Designing The Future Of Work: The Human/Agent Workforce
AI is changing how work gets done: not by replacing roles outright, but by reshaping the tasks within them. Accenture modeling shows that 44% of working hours in the US are in scope for automation or augmentation. LinkedIn found that 20% of US professionals hired today have job titles that didn’t even exist in 2000.
As automation accelerates and agentic tools become more capable, organizations face a critical question: how should work be redesigned to support both people and intelligent systems?
The answer isn’t just technical. It’s strategic, structural, and human. This is the Great AI Workforce Redesign.
From Tool Adoption To Workforce Design
While AI investment is growing, many companies are still treating it as a bolt-on: layering new tools over outdated structures. But that approach misses the bigger opportunity. If we want AI to deliver real value, we need to look deeper: at how work is defined, how skills are developed, and how people and systems interact.
Organizations that take a human-first approach to transformation are seeing tangible gains. Salesforce research, for example, shows that daily AI users report increased productivity (64%), focus (58%), and job satisfaction (81%).
These outcomes don’t come from the technology alone – they come from designing systems that make it easier for people to work with it.
Rethinking Roles, Tasks, and Talent
At Beamery, we see more organizations starting to question the traditional model of jobs and org charts. As AI becomes more capable of handling individual tasks, the idea of a fixed role becomes less useful. What matters more is understanding what work needs to be done, what skills it requires, and who (or what) is best suited to do it.
This shift demands new ways of thinking about:
- Task-level job redesign: Breaking work down into tasks rather than rigid job descriptions.
- Skills mapping: Identifying the capabilities required for each task and recognizing transferable or adjacent skills across the workforce.
- Talent allocation: Using both human and AI capacity to assign work optimally, rather than defaulting to roles alone.
- Continuous learning: Building structures for upskilling and reskilling as capabilities evolve.
A More Adaptable Workforce
What’s needed now is not just more AI tools, but more workforce adaptability. That means making work more flexible, making talent more mobile, and making the relationship between people and systems more collaborative.
It also means building the infrastructure to understand your workforce in a more granular way: by skill, by potential, by evolving capability.
This is where much of the real innovation is happening – not just in model development, but in how organizations are beginning to treat skills and tasks as dynamic components that can be reorganized in response to change.
Looking Ahead
The future of work will likely be shaped by a mix of human creativity and autonomous systems working together. But getting there isn’t just a technology problem. It’s an organizational design challenge.

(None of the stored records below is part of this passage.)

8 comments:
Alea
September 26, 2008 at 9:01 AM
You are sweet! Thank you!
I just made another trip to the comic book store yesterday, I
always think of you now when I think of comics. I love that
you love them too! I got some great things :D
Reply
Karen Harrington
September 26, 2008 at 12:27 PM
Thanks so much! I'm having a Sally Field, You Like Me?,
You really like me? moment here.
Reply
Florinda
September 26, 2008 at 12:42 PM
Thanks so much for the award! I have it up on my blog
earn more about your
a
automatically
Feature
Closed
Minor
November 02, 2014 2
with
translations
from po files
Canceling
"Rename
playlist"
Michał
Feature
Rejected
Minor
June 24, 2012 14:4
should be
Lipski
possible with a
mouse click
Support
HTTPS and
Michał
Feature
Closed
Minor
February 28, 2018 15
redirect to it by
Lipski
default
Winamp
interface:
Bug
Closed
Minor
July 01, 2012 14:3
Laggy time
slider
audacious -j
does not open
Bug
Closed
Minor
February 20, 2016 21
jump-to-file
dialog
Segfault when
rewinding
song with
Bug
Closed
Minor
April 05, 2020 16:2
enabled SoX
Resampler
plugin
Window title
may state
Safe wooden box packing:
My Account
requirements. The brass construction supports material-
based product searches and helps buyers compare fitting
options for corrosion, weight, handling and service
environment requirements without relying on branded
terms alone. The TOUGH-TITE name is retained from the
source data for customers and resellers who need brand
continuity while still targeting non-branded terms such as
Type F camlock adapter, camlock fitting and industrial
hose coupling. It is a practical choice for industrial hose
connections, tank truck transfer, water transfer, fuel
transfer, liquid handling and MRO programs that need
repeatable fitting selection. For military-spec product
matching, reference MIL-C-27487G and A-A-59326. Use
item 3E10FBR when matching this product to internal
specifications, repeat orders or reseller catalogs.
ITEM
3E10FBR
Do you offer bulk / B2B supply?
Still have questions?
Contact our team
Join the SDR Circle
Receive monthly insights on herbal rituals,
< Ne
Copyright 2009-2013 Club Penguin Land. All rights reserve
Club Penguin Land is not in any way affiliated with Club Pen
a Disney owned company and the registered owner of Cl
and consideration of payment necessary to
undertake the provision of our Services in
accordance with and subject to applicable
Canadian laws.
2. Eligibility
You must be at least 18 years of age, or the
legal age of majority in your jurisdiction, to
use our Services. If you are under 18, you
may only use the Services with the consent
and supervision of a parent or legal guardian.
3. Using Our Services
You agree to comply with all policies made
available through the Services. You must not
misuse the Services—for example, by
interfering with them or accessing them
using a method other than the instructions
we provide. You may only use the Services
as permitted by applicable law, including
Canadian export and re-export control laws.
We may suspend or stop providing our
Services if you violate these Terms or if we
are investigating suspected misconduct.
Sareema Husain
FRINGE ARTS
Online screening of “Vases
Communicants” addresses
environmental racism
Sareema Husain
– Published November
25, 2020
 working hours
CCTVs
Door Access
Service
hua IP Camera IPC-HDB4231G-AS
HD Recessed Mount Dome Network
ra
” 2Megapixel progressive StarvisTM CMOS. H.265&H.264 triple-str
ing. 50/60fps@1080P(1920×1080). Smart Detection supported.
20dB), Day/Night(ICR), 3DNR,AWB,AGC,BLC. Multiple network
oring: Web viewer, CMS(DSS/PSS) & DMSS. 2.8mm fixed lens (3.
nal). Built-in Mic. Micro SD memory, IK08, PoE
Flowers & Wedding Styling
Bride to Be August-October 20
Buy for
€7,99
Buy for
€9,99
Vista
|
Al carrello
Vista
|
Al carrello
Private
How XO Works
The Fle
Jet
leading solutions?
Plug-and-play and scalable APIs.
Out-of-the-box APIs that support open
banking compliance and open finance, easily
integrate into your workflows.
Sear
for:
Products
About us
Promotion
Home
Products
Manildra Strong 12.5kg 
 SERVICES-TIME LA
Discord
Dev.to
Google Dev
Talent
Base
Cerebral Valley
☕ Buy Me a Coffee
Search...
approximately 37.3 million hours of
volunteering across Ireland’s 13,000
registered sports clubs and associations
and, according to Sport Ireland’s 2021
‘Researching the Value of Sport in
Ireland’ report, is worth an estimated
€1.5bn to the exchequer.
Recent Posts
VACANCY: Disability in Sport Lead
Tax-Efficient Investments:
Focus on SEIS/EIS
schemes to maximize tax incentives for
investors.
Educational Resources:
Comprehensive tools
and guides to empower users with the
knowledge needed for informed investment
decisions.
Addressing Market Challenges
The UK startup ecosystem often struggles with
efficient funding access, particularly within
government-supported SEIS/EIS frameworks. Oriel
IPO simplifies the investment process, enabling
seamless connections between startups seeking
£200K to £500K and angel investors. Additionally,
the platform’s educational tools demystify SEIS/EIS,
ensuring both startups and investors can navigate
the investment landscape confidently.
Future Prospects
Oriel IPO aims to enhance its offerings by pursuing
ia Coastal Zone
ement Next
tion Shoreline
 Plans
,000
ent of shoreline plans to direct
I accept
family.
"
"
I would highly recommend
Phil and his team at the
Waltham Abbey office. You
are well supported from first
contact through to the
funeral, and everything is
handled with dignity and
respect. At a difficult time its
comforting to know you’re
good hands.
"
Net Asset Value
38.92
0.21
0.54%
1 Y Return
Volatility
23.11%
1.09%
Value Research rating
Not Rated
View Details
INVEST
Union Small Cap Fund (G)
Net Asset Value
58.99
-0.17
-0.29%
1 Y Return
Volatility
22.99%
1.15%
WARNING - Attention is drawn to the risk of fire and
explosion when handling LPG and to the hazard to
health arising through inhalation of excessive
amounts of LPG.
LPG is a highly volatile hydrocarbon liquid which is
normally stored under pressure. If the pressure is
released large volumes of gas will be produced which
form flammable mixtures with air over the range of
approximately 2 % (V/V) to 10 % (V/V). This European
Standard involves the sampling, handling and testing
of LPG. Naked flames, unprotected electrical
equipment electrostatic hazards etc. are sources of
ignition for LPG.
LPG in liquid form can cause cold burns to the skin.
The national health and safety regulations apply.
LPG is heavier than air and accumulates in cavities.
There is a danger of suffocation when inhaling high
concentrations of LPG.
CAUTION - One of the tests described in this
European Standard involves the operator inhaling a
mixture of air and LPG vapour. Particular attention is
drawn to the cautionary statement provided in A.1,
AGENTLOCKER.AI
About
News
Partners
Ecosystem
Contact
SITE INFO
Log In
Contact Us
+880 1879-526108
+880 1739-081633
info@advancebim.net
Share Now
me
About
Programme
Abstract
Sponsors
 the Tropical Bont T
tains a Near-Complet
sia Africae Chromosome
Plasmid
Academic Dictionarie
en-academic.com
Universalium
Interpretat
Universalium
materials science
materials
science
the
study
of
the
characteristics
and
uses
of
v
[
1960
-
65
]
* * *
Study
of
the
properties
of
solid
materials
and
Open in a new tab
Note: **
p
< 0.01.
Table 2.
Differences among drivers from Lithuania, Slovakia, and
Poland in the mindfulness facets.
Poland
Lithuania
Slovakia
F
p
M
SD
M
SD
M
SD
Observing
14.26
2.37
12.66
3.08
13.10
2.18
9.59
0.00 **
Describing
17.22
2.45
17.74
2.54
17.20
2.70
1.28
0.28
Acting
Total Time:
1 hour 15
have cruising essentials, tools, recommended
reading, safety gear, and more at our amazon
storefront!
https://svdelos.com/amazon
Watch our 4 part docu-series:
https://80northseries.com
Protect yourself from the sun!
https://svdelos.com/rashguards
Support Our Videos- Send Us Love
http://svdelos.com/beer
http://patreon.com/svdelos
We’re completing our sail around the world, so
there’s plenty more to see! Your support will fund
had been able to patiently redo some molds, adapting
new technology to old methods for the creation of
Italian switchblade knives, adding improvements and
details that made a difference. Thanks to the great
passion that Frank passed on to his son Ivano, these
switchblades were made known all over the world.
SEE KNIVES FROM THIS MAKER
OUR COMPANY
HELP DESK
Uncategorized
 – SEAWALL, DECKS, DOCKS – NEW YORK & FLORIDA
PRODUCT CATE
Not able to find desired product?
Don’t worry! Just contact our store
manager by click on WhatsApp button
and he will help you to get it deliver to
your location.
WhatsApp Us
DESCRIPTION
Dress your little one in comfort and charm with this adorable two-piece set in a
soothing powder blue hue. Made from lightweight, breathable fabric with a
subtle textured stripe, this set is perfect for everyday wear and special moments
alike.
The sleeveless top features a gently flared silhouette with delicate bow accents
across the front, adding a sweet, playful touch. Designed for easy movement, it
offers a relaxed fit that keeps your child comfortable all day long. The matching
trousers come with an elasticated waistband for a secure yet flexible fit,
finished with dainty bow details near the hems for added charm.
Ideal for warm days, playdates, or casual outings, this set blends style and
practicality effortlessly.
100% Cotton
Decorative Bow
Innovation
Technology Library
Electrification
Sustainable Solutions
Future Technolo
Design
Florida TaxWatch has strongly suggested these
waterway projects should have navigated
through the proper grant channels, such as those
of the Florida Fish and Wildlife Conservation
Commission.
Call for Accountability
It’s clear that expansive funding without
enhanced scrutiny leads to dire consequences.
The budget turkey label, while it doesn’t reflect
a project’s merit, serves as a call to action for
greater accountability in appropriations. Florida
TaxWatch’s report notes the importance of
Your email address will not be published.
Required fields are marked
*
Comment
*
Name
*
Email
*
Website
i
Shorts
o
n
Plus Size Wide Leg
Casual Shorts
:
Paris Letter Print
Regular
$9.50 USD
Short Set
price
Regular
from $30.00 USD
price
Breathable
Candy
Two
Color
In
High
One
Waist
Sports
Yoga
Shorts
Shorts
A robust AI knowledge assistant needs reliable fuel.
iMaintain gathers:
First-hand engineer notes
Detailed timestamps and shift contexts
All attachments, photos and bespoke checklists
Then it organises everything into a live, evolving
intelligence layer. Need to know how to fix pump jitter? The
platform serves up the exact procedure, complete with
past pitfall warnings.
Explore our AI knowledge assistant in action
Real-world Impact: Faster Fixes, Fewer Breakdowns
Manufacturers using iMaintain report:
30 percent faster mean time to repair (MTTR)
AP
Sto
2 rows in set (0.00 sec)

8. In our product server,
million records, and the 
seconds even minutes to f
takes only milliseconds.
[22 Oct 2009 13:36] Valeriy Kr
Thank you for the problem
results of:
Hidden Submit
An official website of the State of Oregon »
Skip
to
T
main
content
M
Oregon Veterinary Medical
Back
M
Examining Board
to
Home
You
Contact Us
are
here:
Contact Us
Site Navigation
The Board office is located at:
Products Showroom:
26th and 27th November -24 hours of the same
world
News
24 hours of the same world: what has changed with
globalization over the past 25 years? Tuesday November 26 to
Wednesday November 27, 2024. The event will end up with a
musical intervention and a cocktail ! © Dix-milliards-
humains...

AI will continue to shift how work is done – and the organizations that take a more deliberate, people-focused approach to redesigning that work will be better placed to adapt.
As Nathalie Scardino, President & Chief People Officer at Salesforce, says, “Like with any technological revolution, the net increase in opportunity will outweigh the disruption – but how we get there is the key to unleashing our unlimited potential.”
The transition is already underway. The question is whether we build systems that let people thrive in it – or systems that leave human potential underutilized. Those who embrace AI as a partner in work redesign, rather than as a replacement, will define the next era of productivity, creativity, and workforce resilience.